The Morning Line: The Best in Threats
Let's get right to it, Cartoon Nation. It was a particularly interesting week as threats abounded on the "funny" pages -- from nuclear warheads to job cuts to male teen drivers. So in that spirit of laughing our way through anxieties that could rate their own color-coded alerts, we turn to this week's Riffy Awards.
First off is the winner for funniest single-panel GAG O' THE WEEK: Thursday's "Non Sequitur." Part of the reason it packed a punch is the half-second it took my Pentium-1 brain to realize that this couple, in discussing cat food vs. dog food, was actually mulling their own menu options in these hardscrabble times.
In the lingo of Vince Vaughn's "Swingers": So money, Wiley.
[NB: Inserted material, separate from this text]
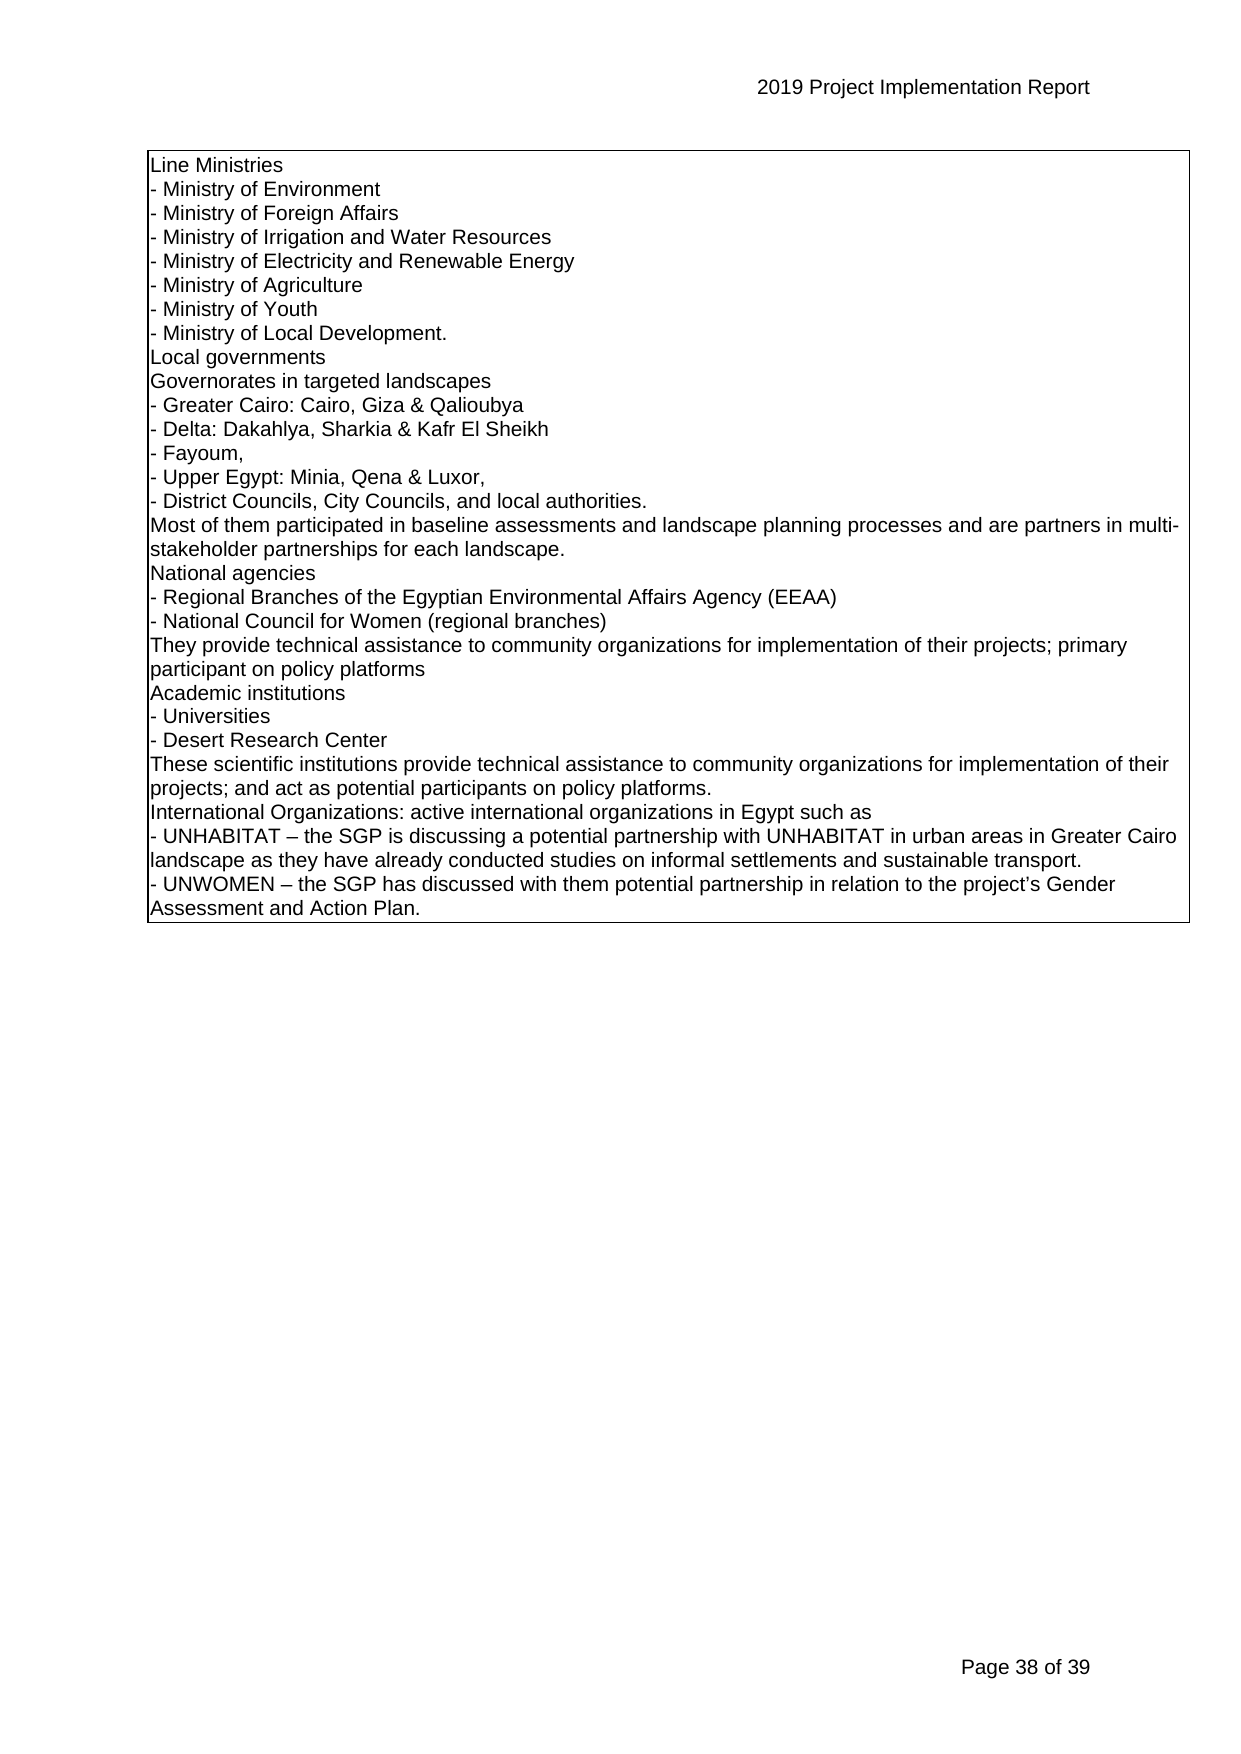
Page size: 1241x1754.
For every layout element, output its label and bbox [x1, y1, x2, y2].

So money.
FAVE LINE O' DIALOGUE: The eternally engaging thing about "Get Fuzzy's" Bucky Katt is that, smack dab in the middle of a harebrained monologue littered with half-truths and slander, he'll suddenly let fly an opinion that isn't as untethered as it might seem. On Monday, B-Katt is doing the full "Manchurian Candidate" bit to the Manx and Satchel when he says: "Now listen: After you become president of the U.S., you will dissolve Congress -- no one will
object to that."
As one industry friend refers to such priceless lines, that's a "coffee-snorter."
Thanks to you, Darb, we are indeed "havin' a laugh."
FAVE ARTWORK: The stellar team of Borgman/Scott does so many little things just right in Thursday's "Zits":
Mama Duncan's morning-calm smile, the rising sun, the "weight" of the skillet, the spongy slickness of the catapulting eggs and, perhaps best of all, the loose lines of the piled-up pans. When I grow up, I want to draw as ostensibly effortlessly as the good and great Jim Borgman.
THE MIFFY: And this week's lone, lowly Miffy goes to today's "Beetle Bailey" because of one trait that leaves me peevish: head-scratching ambiguity.
I, for one, can't say whether Sarge is a true apologist for the missteps of the Bush administration, or whether it's just a much fainter coat of sarcasm that I'm used to seeing from "Beetle." O wiser minds than mine: Help me intuit the one true political meaning, because this has become a verbal "Magic Eye" In which I can readily read it both ways.
Those are this blog's Riffy picks -- what are yours?